A reforma do regime açucareiro da União Européia, que cortará a produção do bloco em 6 milhões de toneladas, está ameaçada por causa da resistência enfrentada em novos membros do bloco, no Leste Europeu. Também a nova política para o algodão, prevista para ser implantada imediatamente, poderá ficar para 2008, como admitem organizações agrícolas, cooperativas e a própria UE. 


Os problemas domésticos são tantos que a comissária de Agricultura do bloco, Mariann Fischer Boel, decidiu adiar a viagem que faria em dezembro ao Brasil. O plano agora é visitar usinas de açúcar e fazendas brasileiras apenas no ano que vem. Boel decidiu concentrar esforços para jogar duro e fazer valer a reforma açucareira. E, sem rodeios, sugeriu a produtores não competitivos que abandonem logo atividade, porque do contrário a própria UE terá de reagir. 


A reforma do setor foi deflagrada em julho passado, impulsionada pela vitória do Brasil na Organização Mundial do Comércio (OMC) contra exportações subsidiadas ilegalmente pela UE. A mudança prevê uma transição de quatro anos para que o bloco reduza em 6 milhões de toneladas a produção dentro da cota.

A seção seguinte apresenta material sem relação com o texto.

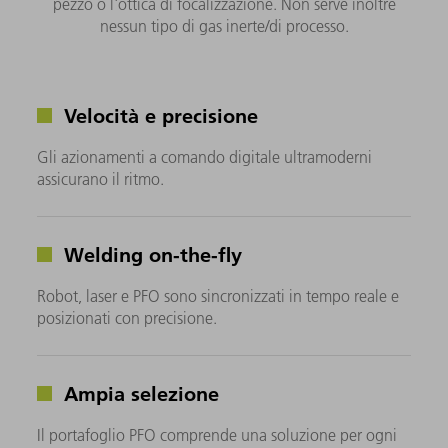
pezzo o l'ottica di focalizzazione. Non serve inoltre
nessun tipo di gas inerte/di processo.
Velocità e precisione
Gli azionamenti a comando digitale ultramoderni
assicurano il ritmo.
Welding on-the-fly
Robot, laser e PFO sono sincronizzati in tempo reale e
posizionati con precisione.
Ampia selezione
Il portafoglio PFO comprende una soluzione per ogni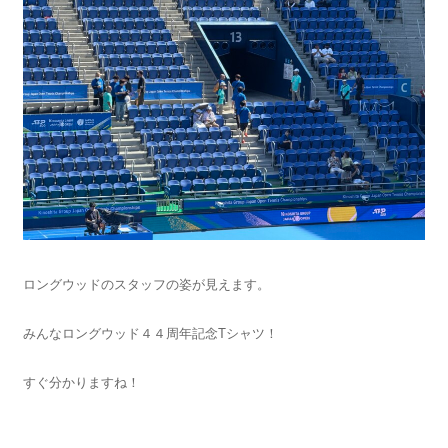
ロングウッドのスタッフの姿が見えます。
みんなロングウッド４４周年記念Tシャツ！
すぐ分かりますね！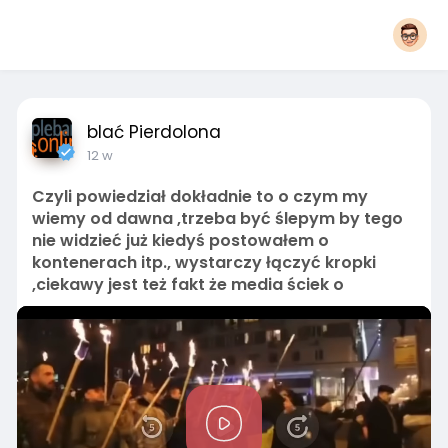
blać Pierdolona
12 w
Czyli powiedział dokładnie to o czym my
wiemy od dawna ,trzeba być ślepym by tego
nie widzieć już kiedyś postowałem o
kontenerach itp., wystarczy łączyć kropki
,ciekawy jest też fakt że media ściek o
P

Quem seguir o conselho de Boel e abandonar a atividade pode se beneficiar de um fundo de reestruturação. 


Para a safra 2006/07, a UE planejava cortar a produção em 1 milhão de toneladas. Mas o resultado foi ainda melhor e a redução chegou a 1,5 milhão, já que muitos agricultores da Europa ocidental preferiram embolsar logo a ajuda de 730 euros por tonelada abandonada. Para 2007/08, o plano da UE é cortar um volume adicional entre 4,5 milhões e 5 milhões de toneladas. Mas, faltando dois meses para os produtores se decidirem, Bruxelas só registrou o abandono de 700 mil. 


Nesse cenário, um porta-voz da comissária disse ao Valor que a situação de fato preocupa, ainda mais que o pagamento por tonelada abandonada cairá para 625 euros em 2008 e para 520 euros em 2009. 


A UE constata que Irlanda, Espanha e Itália fecharam várias usinas, enquanto novos países membros do Leste Europeu resistem e querem continuar produzindo açúcar sem competitividade. Fischer Boel advertiu que, se não houver o cancelamento de pelo menos 4,5 milhões de toneladas no curto prazo, a própria UE examinará como retirar esse volume do mercado. 


A comissária insistiu que não há possibilidade de exportar esse montante, em parte por razões orçamentárias para liberar os subsídios necessários. Além disso, a OMC, após a vitória do Brasil, limitou a exportação subsidiada da UE a 1,3 milhão de toneladas/ano. Foi nesse contexto que Boel conclamou os produtores menos eficientes a saírem do mercado - "para seu beneficio e para o equilíbrio do mercado". A comissária sugeriu que somente os produtores que podem competir com preço de 400 euros por tonelada persistam. 


Já a prevista reforma da Organização Comum de Mercado do algodão vai atrasar. É que o Tribunal de Justiça comunitário decidiu que a reforma pode entrar em vigor em 2008, e não imediatamente, e porque Bruxelas terá de elaborar um novo informe sobre o impacto de a reforma não ter sido implementada este ano. Produtores europeus insistem que a nova reforma já reduziu a produção de 340 mil para 160 mil toneladas.